Tests for goodness-of-fit to Benford are also useful as a diagnostic tool for assessing the appropriateness of mathematical models. If current and past data obey Benford’s Law, it is reasonable to expect that future data will also obey Benford’s Law. For example, the 1990, 2000, and 2010 census statistics of populations of the some three thousand counties in the United States follow Benford’s Law very closely (see Figure 1), so to evaluate a proposed mathematical model’s prediction of future populations, simply enter current values as input, and then check to see how closely the output of that model agrees with Benford’s Law (see Figure 2).

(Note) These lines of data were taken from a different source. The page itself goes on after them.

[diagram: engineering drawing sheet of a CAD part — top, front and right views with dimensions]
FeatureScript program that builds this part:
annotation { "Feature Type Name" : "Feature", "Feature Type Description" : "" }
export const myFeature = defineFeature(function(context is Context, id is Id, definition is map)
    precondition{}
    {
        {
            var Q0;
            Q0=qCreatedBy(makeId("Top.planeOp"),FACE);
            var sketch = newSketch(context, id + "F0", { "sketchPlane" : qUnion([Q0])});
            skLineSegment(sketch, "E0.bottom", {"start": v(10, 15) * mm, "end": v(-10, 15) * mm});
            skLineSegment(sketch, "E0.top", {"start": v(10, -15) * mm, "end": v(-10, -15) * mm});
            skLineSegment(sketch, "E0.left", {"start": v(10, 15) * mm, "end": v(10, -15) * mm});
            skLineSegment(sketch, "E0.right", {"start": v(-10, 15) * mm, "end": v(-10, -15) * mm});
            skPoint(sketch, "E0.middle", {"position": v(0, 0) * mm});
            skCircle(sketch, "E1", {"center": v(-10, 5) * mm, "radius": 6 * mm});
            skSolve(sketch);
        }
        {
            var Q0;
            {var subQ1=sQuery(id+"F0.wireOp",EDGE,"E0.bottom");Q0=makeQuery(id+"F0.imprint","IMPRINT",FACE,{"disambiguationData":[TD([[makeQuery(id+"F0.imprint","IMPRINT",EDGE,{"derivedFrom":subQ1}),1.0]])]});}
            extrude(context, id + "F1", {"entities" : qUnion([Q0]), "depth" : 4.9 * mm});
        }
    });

Figure 2. Benford-in-Benford-out Diagnostic Test
The appearance of Benford’s law in real-life scientific computations is now widely accepted, both as an empirical fact (as reported in Knuth’s classic text), and as a mathematical fact (e.g., Newton’s method and related numerical algorithms have recently been shown to follow Benford’s Law). Thus, in those scientific calculations where Benford’s Law is expected to occur, knowledge of the distribution of the output of the algorithm permits better estimates of both round-off and overflow/underflow errors.
Recent Theoretical Developments
Complementing these applications are new theoretical advancements, which are useful in explaining and predicting when Benford analysis is appropriate, and which are also of independent mathematical interest. Recent results include:
- The outputs of many numerical algorithms, including Newton’s method, obey Benford’s Law.
- Iterations of most linear functions follow Benford’s Law exactly, and iterations of most functions close to linear, such as f(x) = 2x + e–x, also follow Benford’s Law exactly.
- Continuous functions with exponential or super-exponential growth or decay typically exhibit Benford’s Law behavior, and thus wide classes of initial value problems obey Benford’s Law exactly.
- Powers and products of very general classes of random variables, including all random variables with densities, approach Benford’s law in the limit (see Figure 3 for the standard uniform case).
- Many multidimensional systems such as powers of large classes of square matrices and Markov chains, obey Benford’s Law.
- Large classes of stochastic processes, including geometric Brownian motion and many Levy processes, obey Benford’s Law.
- If random samples from different randomly selected probability distributions are combined, the resulting meta-sample also typically converges to Benford’s Law. (This may help explain why numbers in the WWW and newspapers and combined financial data have been found to follow Benford’s Law.)
Figure 3. Powers of a Uniform Random Variable
The study of Benford’s Law has also at times been entertaining. I’ve been contacted about its use to support various religious philosophies (including evidence of Benford’s Law in the Bible and Quran, and its appearance in tables of the earth’s elements as evidence of Intelligent Design), as well as a website where Eastern European entrepreneurs sold Benford data to people who need it for 25 euros a pop. For me, however, the main attraction has been its wealth of fascinating and challenging mathematical questions.
Ted Hill is Professor Emeritus of Mathematics at the Georgia Institute of Technology, and currently Research Scholar in Residence at the California Polytechnic State University in San Luis Obispo. He is the co-author, with Arno Berger, of An Introduction to Benford’s Law, (Princeton University Press, 2015).